What to do:
Every line containing "этаж" should be copied out. Go through the entries and find them.
*** Record excerpts ***
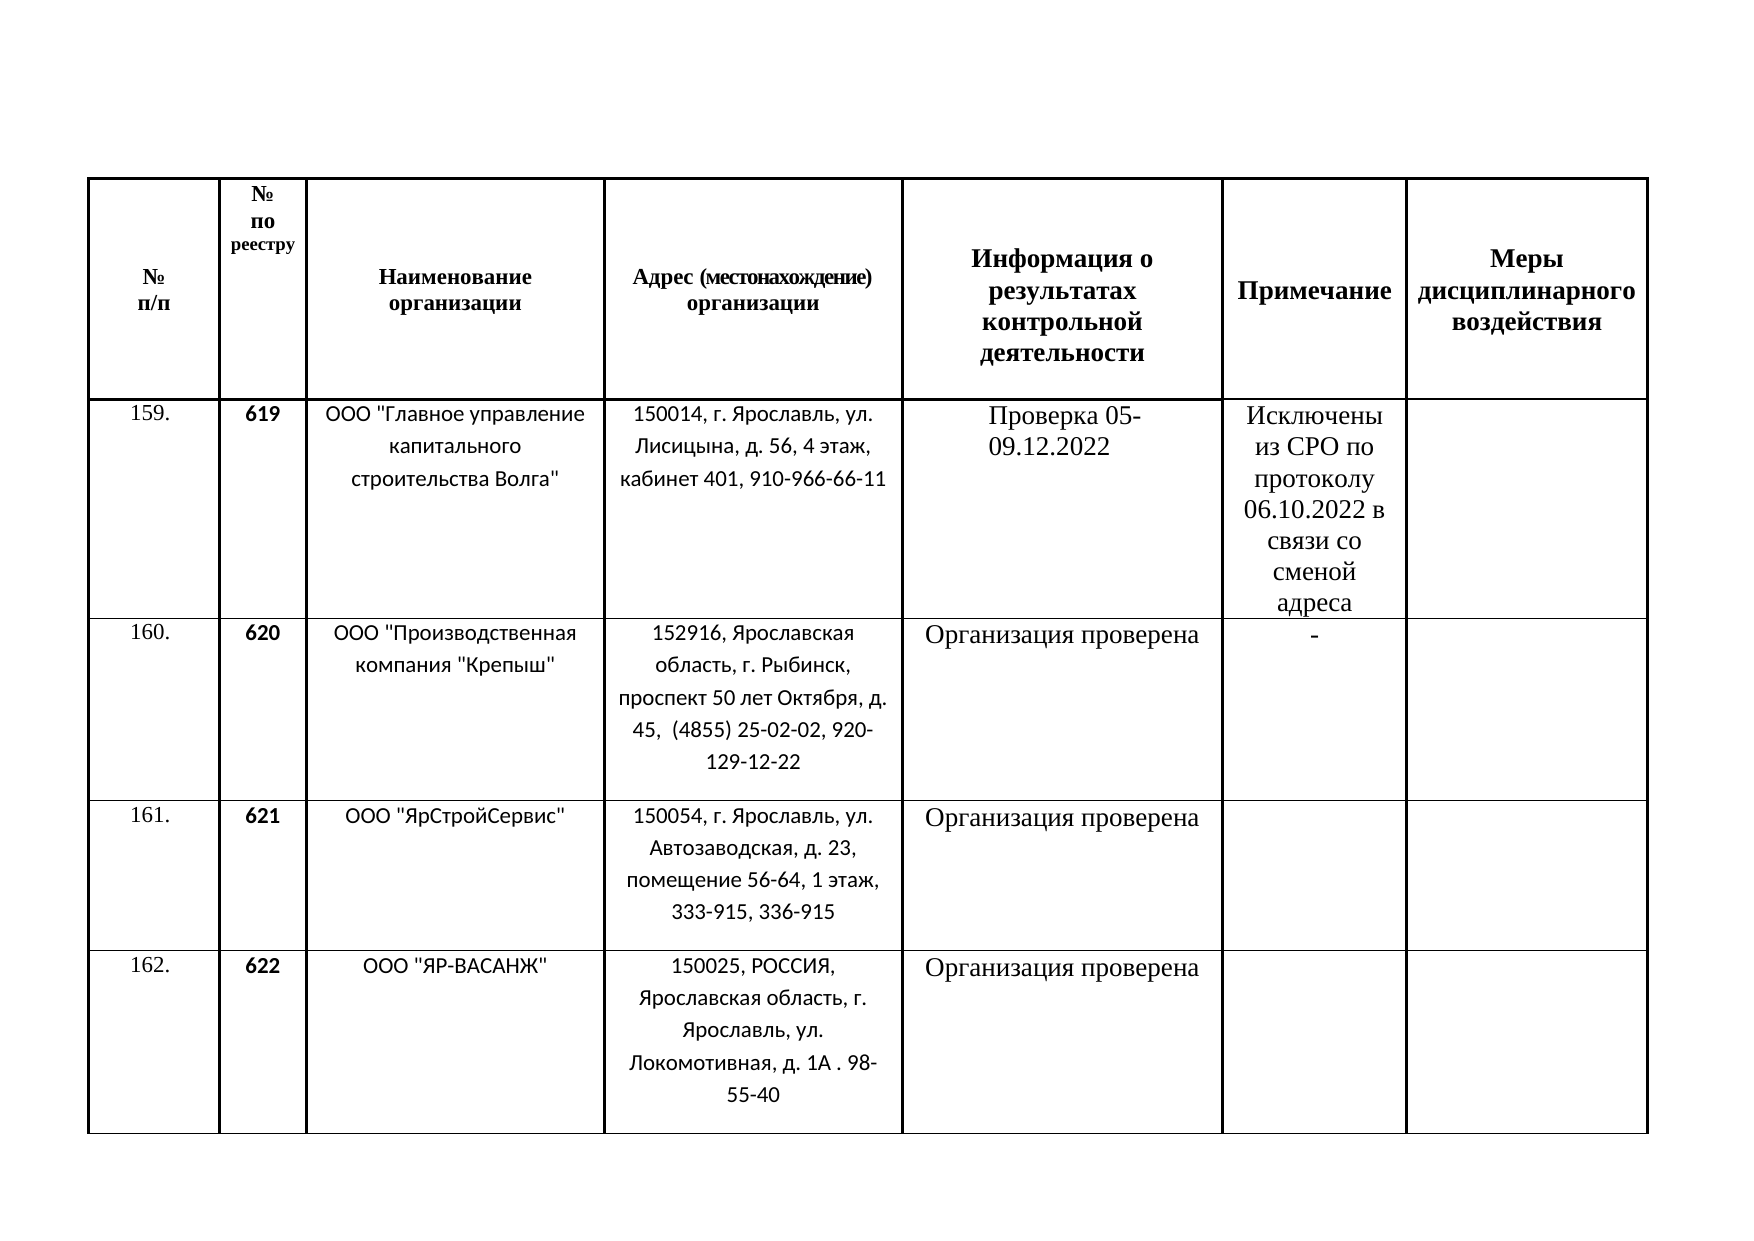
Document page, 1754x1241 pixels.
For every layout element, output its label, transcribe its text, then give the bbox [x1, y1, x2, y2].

table_cell Организация проверена [904, 801, 1221, 950]
table_cell [90, 401, 218, 617]
table_cell 622 [221, 951, 305, 1133]
table_cell ООО "Производственная компания "Крепыш" [308, 619, 603, 800]
table_cell 621 [221, 801, 305, 950]
table_header Меры дисциплинарного воздействия [1408, 180, 1646, 398]
table_cell [1408, 619, 1646, 800]
table_cell 620 [221, 619, 305, 800]
table_header № по реестру [221, 180, 305, 398]
table_cell Исключены из СРО по протоколу 06.10.2022 в связи со сменой адреса [1224, 400, 1405, 617]
table_cell ООО "Главное управление капитального строительства Волга" [308, 401, 603, 617]
table_cell [1408, 951, 1646, 1133]
table_header Адрес (местонахождение) организации [606, 180, 901, 398]
table_cell [90, 619, 218, 800]
table_cell 150014, г. Ярославль, ул. Лисицына, д. 56, 4 этаж, кабинет 401, 910-966-66-11 [606, 401, 901, 617]
table_cell ООО "ЯР-ВАСАНЖ" [308, 951, 603, 1133]
table_cell Проверка 05-09.12.2022 [904, 401, 1221, 617]
table_cell [1408, 801, 1646, 950]
table_cell [1408, 400, 1646, 617]
table_cell [90, 801, 218, 950]
table_cell 150025, РОССИЯ, Ярославская область, г. Ярославль, ул. Локомотивная, д. 1А . 98-55-40 [606, 951, 901, 1133]
table_cell [90, 951, 218, 1133]
table_cell [1224, 801, 1405, 950]
table_header Информация о результатах контрольной деятельности [904, 180, 1221, 398]
table_header № п/п [90, 180, 218, 398]
table_header Примечание [1224, 180, 1405, 398]
table_cell 152916, Ярославская область, г. Рыбинск, проспект 50 лет Октября, д. 45, (4855) 25-02-02, 920-129-12-22 [606, 619, 901, 800]
table_cell 150054, г. Ярославль, ул. Автозаводская, д. 23, помещение 56-64, 1 этаж, 333-915, 336-915 [606, 801, 901, 950]
table_header Наименование организации [308, 180, 603, 398]
table_cell Организация проверена [904, 619, 1221, 800]
table_cell Организация проверена [904, 951, 1221, 1133]
table_cell 619 [221, 401, 305, 617]
table_cell [1224, 951, 1405, 1133]
table_cell ООО "ЯрСтройСервис" [308, 801, 603, 950]
table_cell - [1224, 619, 1405, 800]
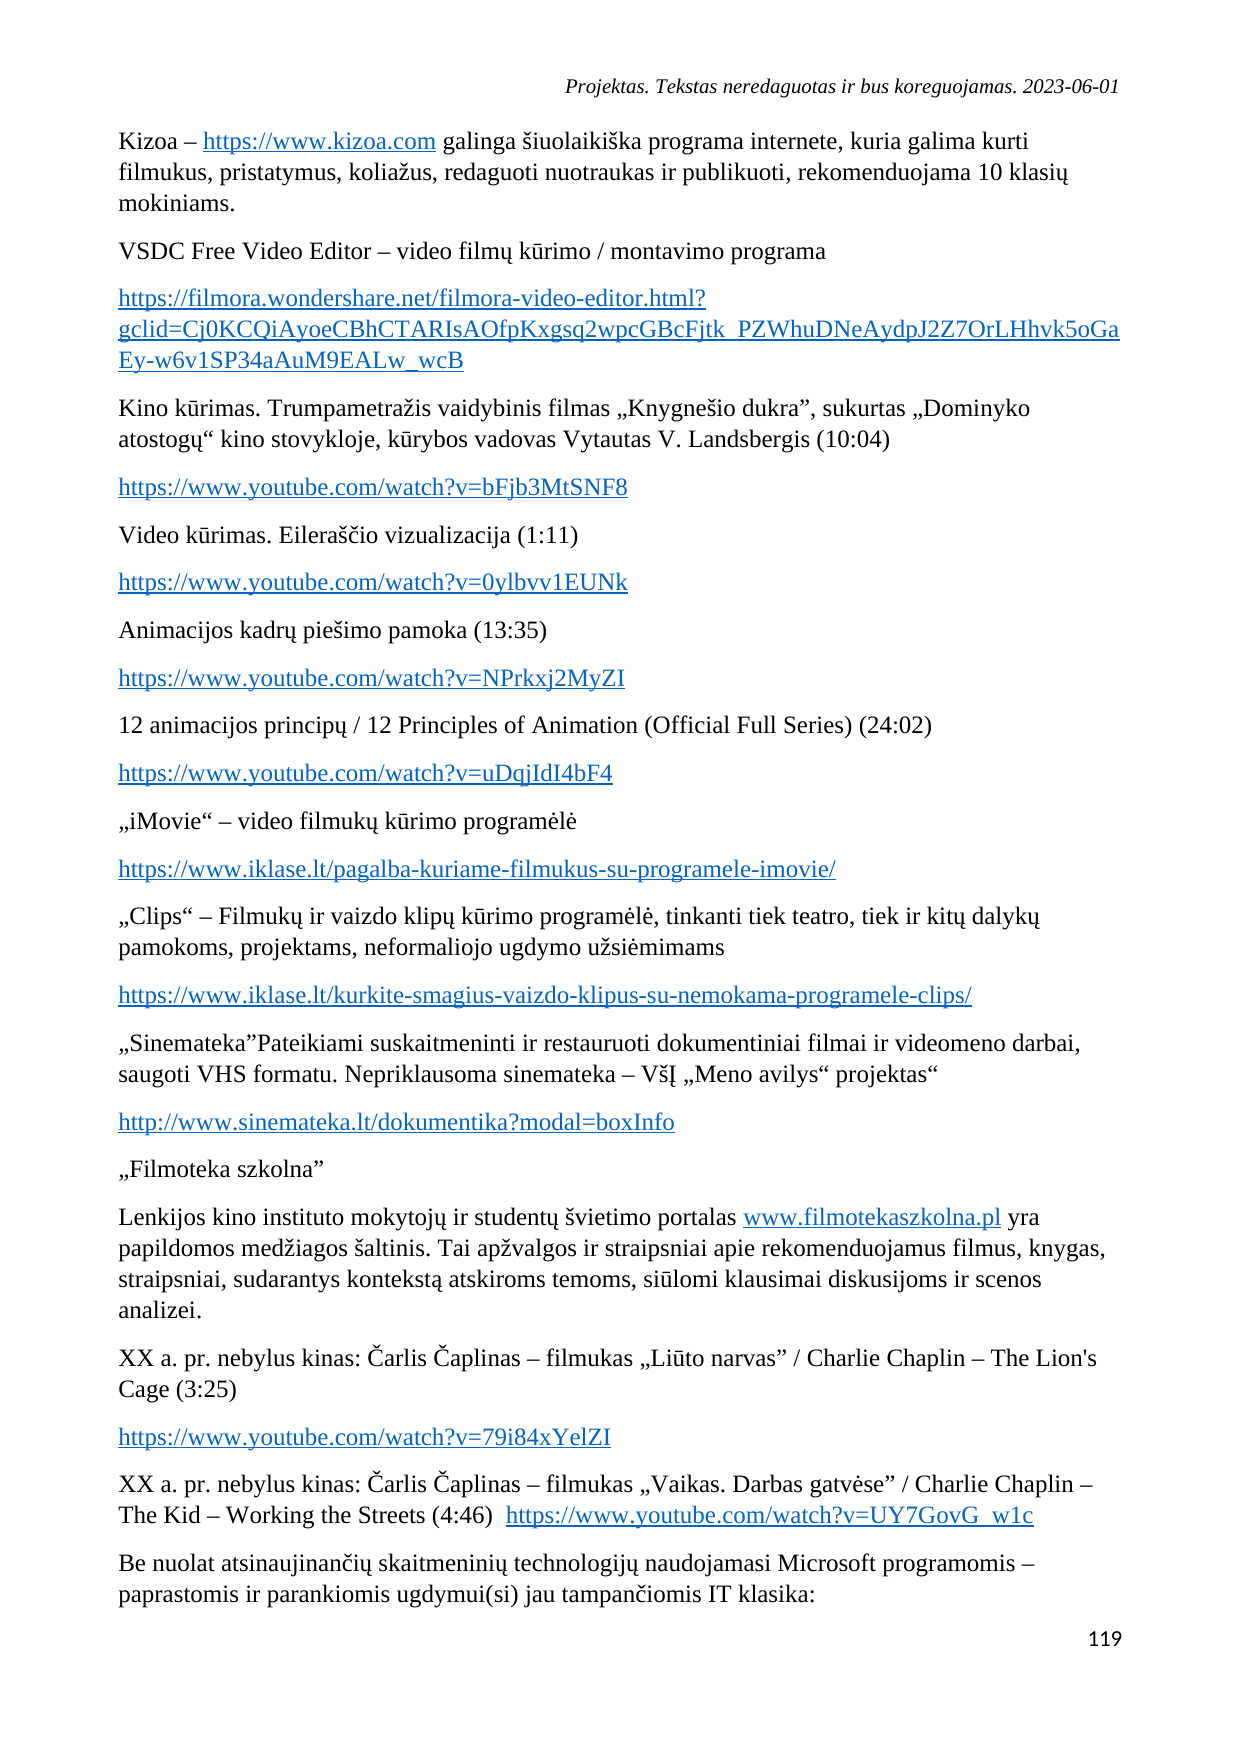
*** End of Record excerpts ***
Solution to this exercise:
table_cell 150014, г. Ярославль, ул. Лисицына, д. 56, 4 этаж, кабинет 401, 910-966-66-11 [606, 401, 901, 617]
table_cell 150054, г. Ярославль, ул. Автозаводская, д. 23, помещение 56-64, 1 этаж, 333-915, 336-915 [606, 801, 901, 950]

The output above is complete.